Daniil-Osokin commented 4 years ago

Yes, you get it right.

Daniil-Osokin commented 4 years ago

So, closing.

guker commented 4 years ago

Hi, if we talk about one person in a particular image, the other values are the copy of this value (root-relative X coordinate) at the positions of other joints. This is redundancy in 3D coordinates encoding, which paper refers. So, for example, 3D left wrist coordinate is stored at 2D location of left wrist, and 2D location of left elbow, and 2D location of left shoulder + 2D location of root joint (neck in this repository, pelvis in paper). This helps to read pose coordinates more robustly in case of occlusions, if wrist was occluded, we can infer it's coordinate at elbow location.

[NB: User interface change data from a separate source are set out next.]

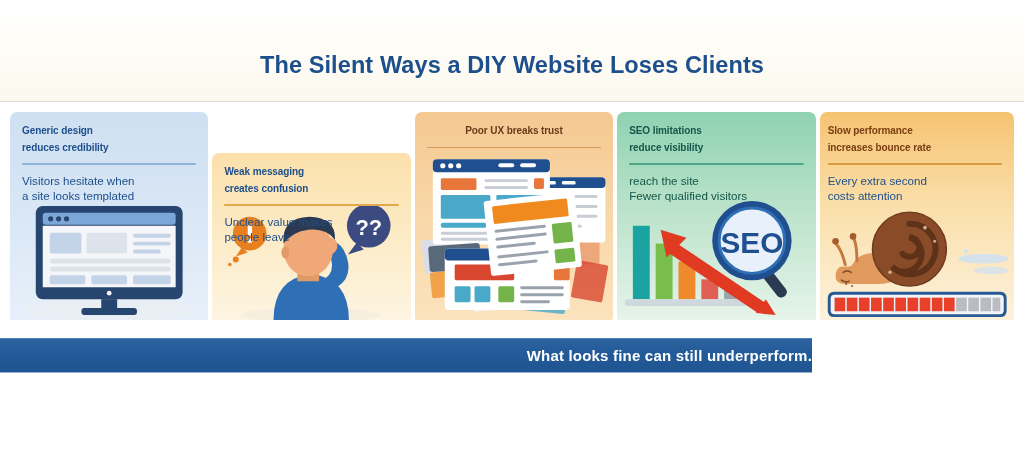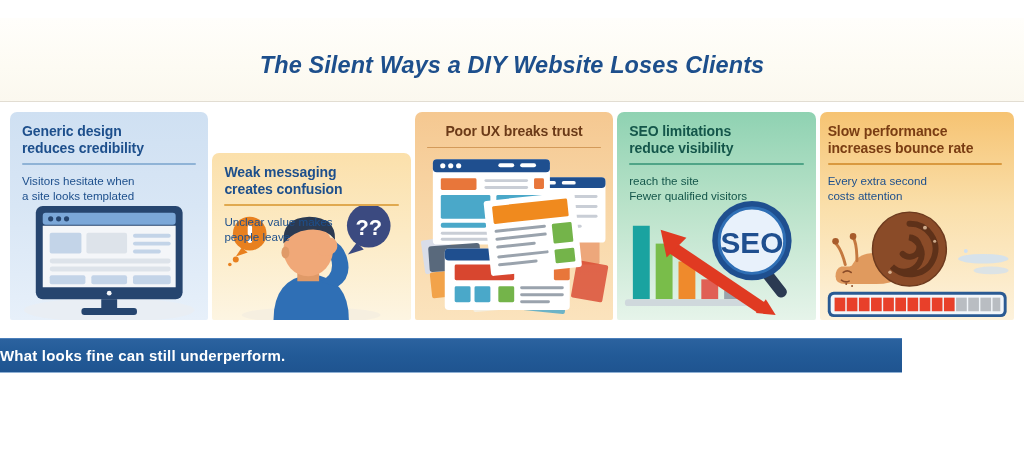--- a/index.html
+++ b/index.html
@@ -30,40 +30,39 @@
   .page-title {
     position: absolute;
     left: 0; top: 52px;
     width: 1024px;
     text-align: center;
     font-size: 23.5px;
     font-weight: bold;
     letter-spacing: .1px;
     color: #1d4f8c;
     font-family: "Liberation Sans", sans-serif;
-    font-style: italic;
   }
   
   .panel-strip {
     position: absolute;
     left: 10px; top: 112px;
     width: 1004px; height: 208px;
     display: flex;
     gap: 4px;
   }
   .panel {
     position: relative;
     flex: 1 1 0;
     border-radius: 7px 7px 2px 2px;
     overflow: hidden;
     box-sizing: border-box;
     padding: 11px 12px 0 12px;
   }
   .panel-heading {
-    font-size: 14px;
+    font-size: 10px;
     font-weight: bold;
     line-height: 16.5px;
     letter-spacing: -0.1px;
     position: relative;
     z-index: 4;
   }
   .panel-rule {
     height: 1.5px;
     margin: 7px 0 8px 0;
     border-radius: 1px;
@@ -84,28 +83,28 @@
   }
   .panel-art svg { display: block; width: 100%; height: 100%; }
   
   .panel.ux .panel-heading { text-align: center; }
   .panel.ux .panel-art { height: 168px; }
 
   
   .bottom-banner {
     position: absolute;
     left: 0; top: 338px;
-    width: 902px; height: 35px;
+    width: 812px; height: 35px;
     background: linear-gradient(180deg,#2b629f 0%,#225a97 50%,#1f5490 100%);
     border-top: 1px solid #4b7fba;
     border-bottom: 1px solid #8fb0d4;
     box-sizing: border-box;
     display: flex;
     align-items: center;
-    justify-content: flex-start;
+    justify-content: flex-end;
   }
   .bottom-banner-text {
     color: #ffffff;
     font-size: 15px;
     font-weight: bold;
     letter-spacing: .2px;
   }
 </style>
 </head>
 <body>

Contributions are very welcome! However, it will require some time and effort :)

  1. the location map Xj of joint J, it have same value ((root-relative X coordinate) on other position of location map Xj? @Daniil-Osokin

  2. bone length need loss?

Daniil-Osokin commented 4 years ago

Hi, yes for both questions. For joint J, location map for x coordinate Xj will have the same value at each allowed location (at this joint position + redundant positions) for the same person. And loss need to be computed at all these locations. This due to be able to read joint coordinates at redundant location (at left elbow, left wrist, neck for left wrist joint) in case if it can not be read at its own location due to occlusion or truncation.